**DATA EXTRACT**
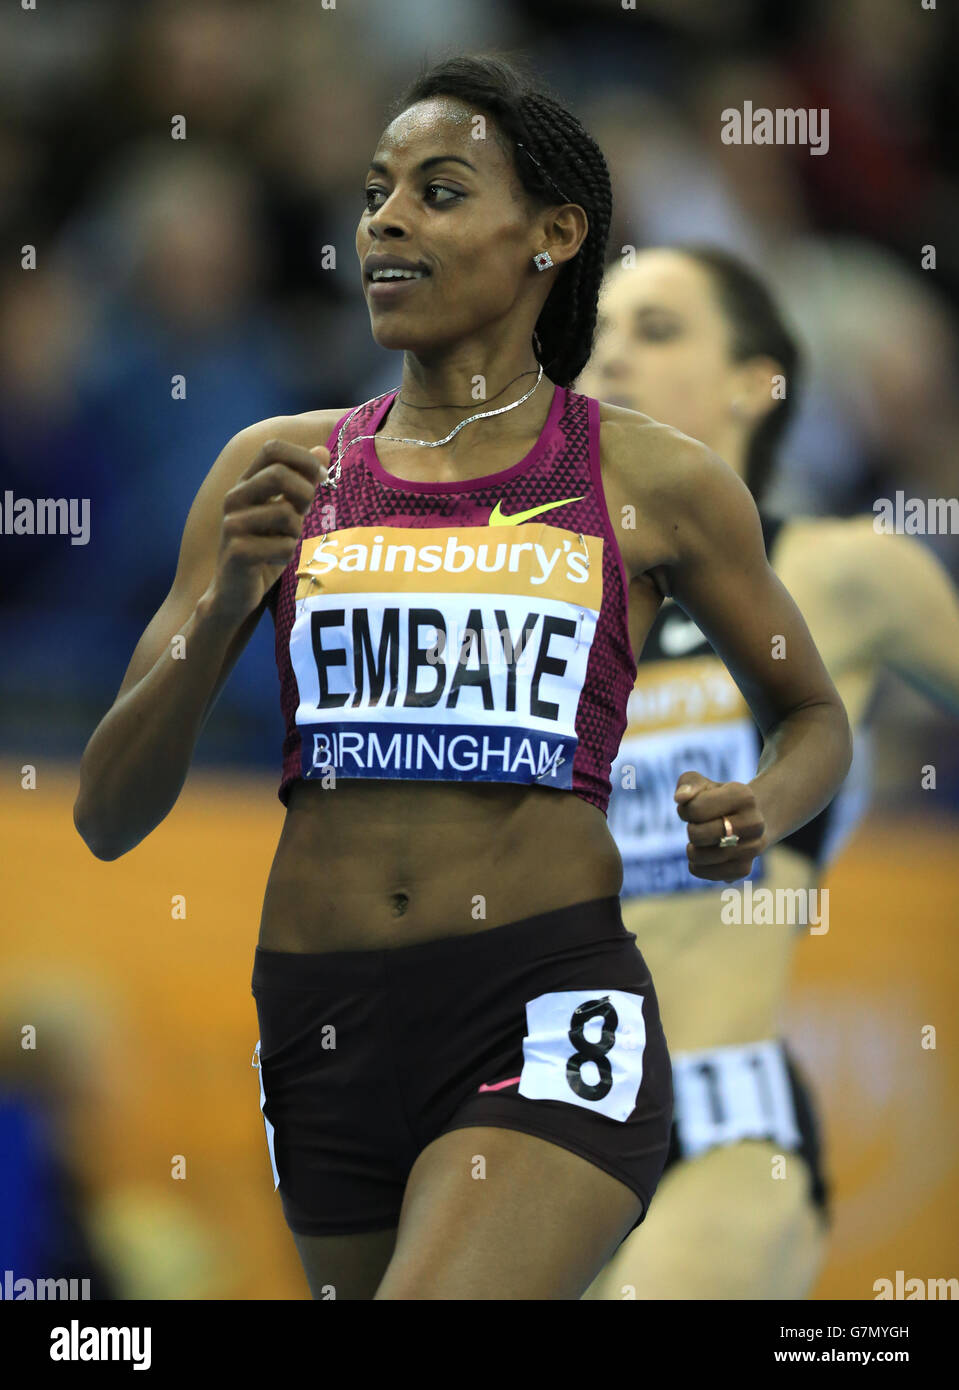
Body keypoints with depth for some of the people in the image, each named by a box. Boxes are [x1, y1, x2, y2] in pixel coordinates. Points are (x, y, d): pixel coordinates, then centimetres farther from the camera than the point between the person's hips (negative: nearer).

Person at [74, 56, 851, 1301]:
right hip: (324, 1031, 4)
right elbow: (108, 815, 5)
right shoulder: (277, 471, 9)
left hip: (543, 1019, -4)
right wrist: (228, 601, -12)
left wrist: (759, 814, -4)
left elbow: (814, 717, 20)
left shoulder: (654, 484, 4)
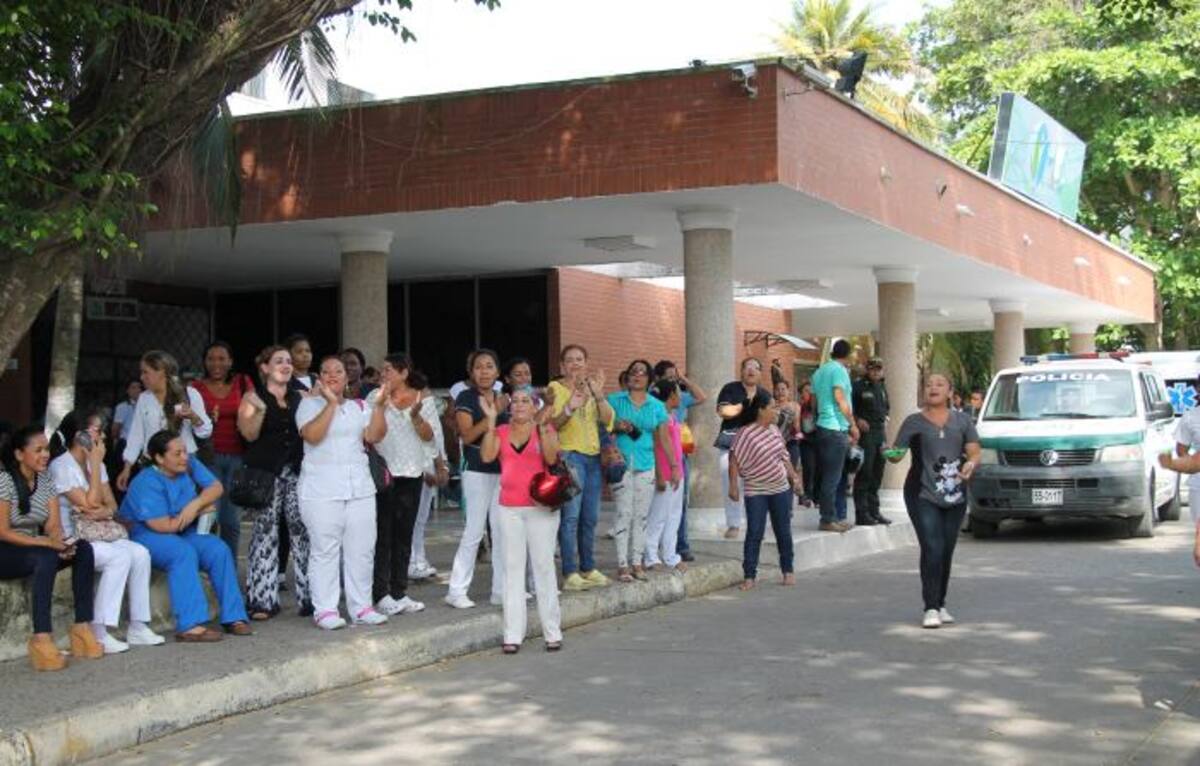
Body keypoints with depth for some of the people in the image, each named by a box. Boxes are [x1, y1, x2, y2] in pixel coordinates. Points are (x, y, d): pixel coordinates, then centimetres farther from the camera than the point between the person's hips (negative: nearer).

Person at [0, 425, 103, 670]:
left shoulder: (46, 480, 7)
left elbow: (54, 525, 1)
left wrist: (62, 542, -23)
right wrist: (47, 543, -27)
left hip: (35, 548, 7)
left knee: (83, 549, -17)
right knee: (46, 557, -35)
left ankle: (82, 628, -21)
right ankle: (41, 639, -42)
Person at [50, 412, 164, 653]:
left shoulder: (96, 464, 14)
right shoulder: (61, 466, -12)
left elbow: (112, 504, 11)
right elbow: (90, 504, -17)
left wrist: (104, 512, -13)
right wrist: (95, 464, -14)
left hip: (100, 535, 8)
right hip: (71, 539, -8)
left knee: (140, 553, -14)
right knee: (120, 557, -28)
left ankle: (137, 627, -11)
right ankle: (98, 634, -26)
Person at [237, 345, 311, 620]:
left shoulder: (299, 398, 16)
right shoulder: (253, 398, 5)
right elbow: (249, 434, -5)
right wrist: (260, 409, -21)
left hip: (297, 471, 3)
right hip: (265, 472, -3)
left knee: (304, 530, -4)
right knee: (265, 531, -3)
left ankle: (310, 597, -1)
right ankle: (263, 600, 2)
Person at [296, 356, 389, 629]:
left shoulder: (359, 407, 15)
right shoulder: (310, 404, 3)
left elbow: (375, 435, 1)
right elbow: (312, 435, -15)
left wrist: (379, 406, -9)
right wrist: (331, 402, -16)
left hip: (360, 489, 4)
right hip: (321, 491, -4)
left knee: (361, 550, 4)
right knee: (325, 551, -4)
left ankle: (361, 606, 12)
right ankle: (325, 610, 0)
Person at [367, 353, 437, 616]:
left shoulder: (424, 400, 5)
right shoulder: (376, 397, 3)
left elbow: (428, 436, 0)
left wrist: (416, 416, -17)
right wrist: (381, 402, -14)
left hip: (411, 474, 2)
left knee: (404, 534, 7)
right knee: (383, 534, -6)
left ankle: (399, 592, 12)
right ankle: (381, 594, -4)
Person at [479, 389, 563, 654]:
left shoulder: (545, 430, 0)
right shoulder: (500, 432, 7)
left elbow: (551, 458, -16)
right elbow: (487, 456, -10)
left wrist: (542, 425, -21)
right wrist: (491, 421, -10)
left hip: (540, 507, -2)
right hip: (509, 508, 2)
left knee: (544, 566, 1)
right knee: (513, 568, 3)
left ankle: (552, 632, 7)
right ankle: (513, 634, 3)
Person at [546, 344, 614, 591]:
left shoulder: (591, 387, 16)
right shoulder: (555, 388, 0)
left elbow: (607, 419, 5)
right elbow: (551, 423, -10)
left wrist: (598, 394, -11)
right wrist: (569, 408, -27)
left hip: (593, 456, 6)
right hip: (569, 455, -6)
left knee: (590, 517, 9)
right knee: (571, 515, -13)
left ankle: (588, 568, 18)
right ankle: (570, 573, -13)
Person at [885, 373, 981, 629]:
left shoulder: (962, 420, 11)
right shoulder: (914, 421, 4)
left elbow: (975, 452, 3)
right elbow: (896, 454, -2)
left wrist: (971, 464, -19)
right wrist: (890, 454, -24)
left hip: (955, 497, 3)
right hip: (923, 495, -3)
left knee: (946, 552, 7)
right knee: (932, 550, -15)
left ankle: (940, 605, 18)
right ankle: (931, 608, -13)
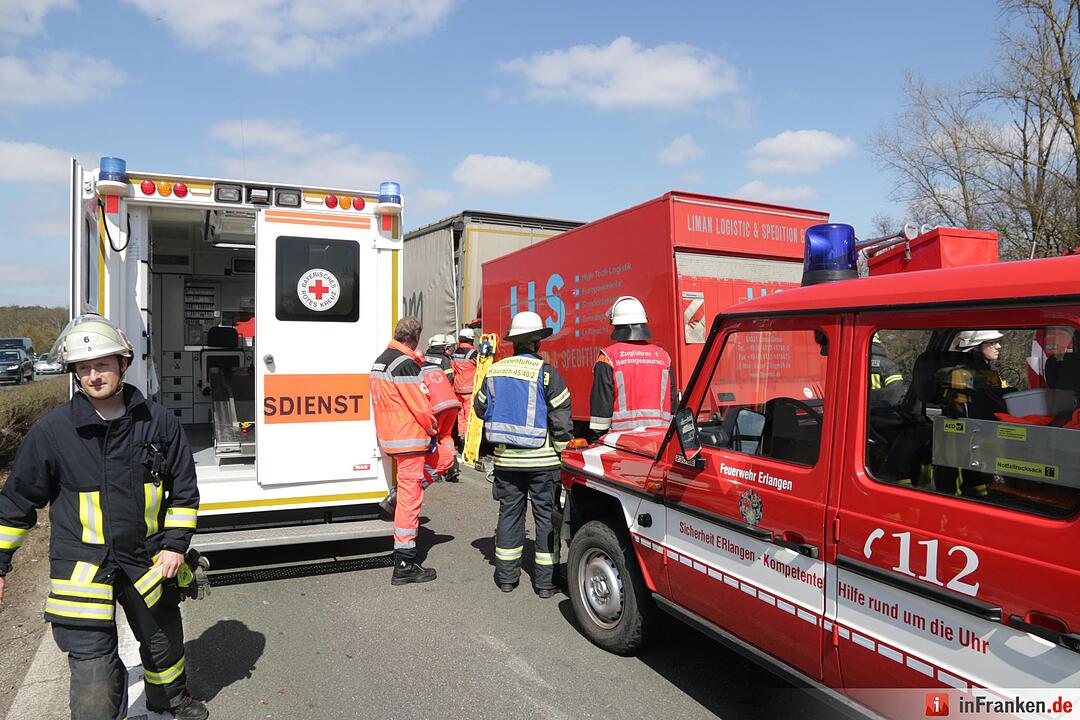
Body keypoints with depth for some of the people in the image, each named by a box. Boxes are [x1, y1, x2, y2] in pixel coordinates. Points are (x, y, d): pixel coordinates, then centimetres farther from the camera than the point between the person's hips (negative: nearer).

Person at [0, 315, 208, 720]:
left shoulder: (157, 421, -6)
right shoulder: (51, 430, -10)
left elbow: (184, 488, 3)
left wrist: (175, 544, -3)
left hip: (148, 560, 3)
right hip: (81, 566, -2)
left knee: (164, 642, 22)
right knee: (93, 671, -5)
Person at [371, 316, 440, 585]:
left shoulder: (381, 360, 12)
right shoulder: (405, 364, -19)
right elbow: (420, 405, -19)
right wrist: (433, 427, -2)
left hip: (389, 437, 9)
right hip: (409, 439, -9)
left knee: (438, 458, 23)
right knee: (410, 499, -2)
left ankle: (397, 497, 12)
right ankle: (404, 565, 5)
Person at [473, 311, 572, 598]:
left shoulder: (494, 372, 2)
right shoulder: (547, 373, -13)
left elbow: (480, 408, 14)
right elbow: (561, 418, -14)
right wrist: (561, 450, -3)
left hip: (506, 458, 4)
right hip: (542, 459, -4)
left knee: (509, 512, 15)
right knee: (546, 516, 7)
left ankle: (506, 576, 22)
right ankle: (545, 580, 12)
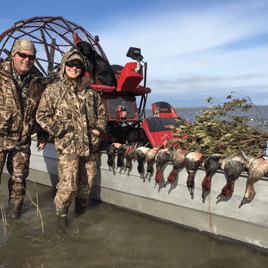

**ASSIGNMENT**
Retype the records exactly. Any image in them should not appear in what you write.

**WRITTEN RESPONSE**
Body keypoints with depth for some of the people in the image, each named by a box. Boxes are [x1, y1, x2, y2] in pixel coordinates. Points are (x, y, d): pixel coordinates, then centimetres farther from the camera than the point between the person's hips (negative: nearer).

Person at [74, 56, 851, 1301]:
right hip: (324, 1031, 4)
right elbow: (108, 815, 5)
right shoulder: (277, 471, 9)
left hip: (543, 1019, -4)
right wrist: (228, 601, -12)
left wrist: (759, 814, -4)
left elbow: (814, 717, 20)
left shoulder: (654, 484, 4)
Body keypoints with depth for some of the people in the image, each named by a box. Boxes are [x1, y1, x2, y2] in pixel coordinates. Points are (x, y, d): pixel coordinates, then centimetres farther from the camera than the point between the person's hips (negative: nearer).

Person at [0, 425, 103, 670]:
left shoulder: (46, 480, 7)
left elbow: (54, 525, 1)
left wrist: (62, 542, -23)
right wrist: (47, 543, -27)
left hip: (35, 548, 7)
left knee: (83, 549, -17)
right knee: (46, 557, -35)
left ankle: (82, 628, -21)
right ankle: (41, 639, -42)
Person at [50, 412, 164, 653]:
left shoulder: (96, 464, 14)
right shoulder: (61, 466, -12)
left elbow: (112, 504, 11)
right elbow: (90, 504, -17)
left wrist: (104, 512, -13)
right wrist: (95, 464, -14)
left hip: (100, 535, 8)
right hip: (71, 539, -8)
left knee: (140, 553, -14)
right knee: (120, 557, -28)
left ankle: (137, 627, -11)
right ankle: (98, 634, -26)
Person at [237, 345, 311, 620]:
left shoulder: (299, 398, 16)
right shoulder: (253, 398, 5)
right elbow: (249, 434, -5)
right wrist: (260, 409, -21)
left hip: (297, 471, 3)
right hip: (265, 472, -3)
left knee: (304, 530, -4)
right knee: (265, 531, -3)
left ankle: (310, 597, -1)
right ankle: (263, 600, 2)
Person at [296, 356, 389, 629]:
left shoulder: (359, 407, 15)
right shoulder: (310, 404, 3)
left elbow: (375, 435, 1)
right elbow: (312, 435, -15)
left wrist: (379, 406, -9)
right wrist: (331, 402, -16)
left hip: (360, 489, 4)
right hip: (321, 491, -4)
left knee: (361, 550, 4)
right knee: (325, 551, -4)
left ankle: (361, 606, 12)
right ankle: (325, 610, 0)
Person at [367, 353, 437, 616]:
left shoulder: (424, 400, 5)
right shoulder: (376, 397, 3)
left elbow: (428, 436, 0)
left wrist: (416, 416, -17)
right wrist: (381, 402, -14)
left hip: (411, 474, 2)
left knee: (404, 534, 7)
right knee: (383, 534, -6)
left ankle: (399, 592, 12)
right ankle: (381, 594, -4)
Person at [479, 389, 563, 654]:
left shoulder: (545, 430, 0)
right shoulder: (500, 432, 7)
left elbow: (551, 458, -16)
right elbow: (487, 456, -10)
left wrist: (542, 425, -21)
right wrist: (491, 421, -10)
left hip: (540, 507, -2)
right hip: (509, 508, 2)
left knee: (544, 566, 1)
right knee: (513, 568, 3)
left ankle: (552, 632, 7)
right ankle: (513, 634, 3)
Person at [546, 344, 614, 591]:
left shoulder: (591, 387, 16)
right shoulder: (555, 388, 0)
left elbow: (607, 419, 5)
right elbow: (551, 423, -10)
left wrist: (598, 394, -11)
right wrist: (569, 408, -27)
left hip: (593, 456, 6)
right hip: (569, 455, -6)
left knee: (590, 517, 9)
right knee: (571, 515, -13)
left ankle: (588, 568, 18)
right ankle: (570, 573, -13)
Person at [885, 373, 981, 629]:
left shoulder: (962, 420, 11)
right shoulder: (914, 421, 4)
left elbow: (975, 452, 3)
right elbow: (896, 454, -2)
left wrist: (971, 464, -19)
right wrist: (890, 454, -24)
left hip: (955, 497, 3)
right hip: (923, 495, -3)
left knee: (946, 552, 7)
right knee: (932, 550, -15)
left ankle: (940, 605, 18)
right ankle: (931, 608, -13)
Body keypoints with depth for some of the people in the image, each named by a box. Boxes are [x1, y1, x2, y2] in pixel coordinates. Points are (x, y, d): pixel coordinates, then centimetres farther from the camera than the point between the person's hips (negative: nearer).

Person at [0, 315, 208, 720]:
left shoulder: (157, 421, -6)
right shoulder: (51, 430, -10)
left elbow: (184, 488, 3)
left wrist: (175, 544, -3)
left hip: (148, 560, 3)
right hip: (81, 566, -2)
left knee: (164, 642, 22)
right knee: (93, 671, -5)
Person at [371, 316, 440, 585]:
left shoulder: (381, 360, 12)
right shoulder: (405, 364, -19)
right elbow: (420, 405, -19)
right wrist: (433, 427, -2)
left hip: (389, 437, 9)
right hip: (409, 439, -9)
left knee: (438, 458, 23)
right knee: (410, 499, -2)
left ankle: (397, 497, 12)
right ankle: (404, 565, 5)
Person at [473, 311, 572, 598]:
left shoulder: (494, 372, 2)
right shoulder: (547, 373, -13)
left elbow: (480, 408, 14)
right elbow: (561, 418, -14)
right wrist: (561, 450, -3)
left hip: (506, 458, 4)
right hip: (542, 459, -4)
left knee: (509, 512, 15)
right knee: (546, 516, 7)
left ankle: (506, 576, 22)
right ankle: (545, 580, 12)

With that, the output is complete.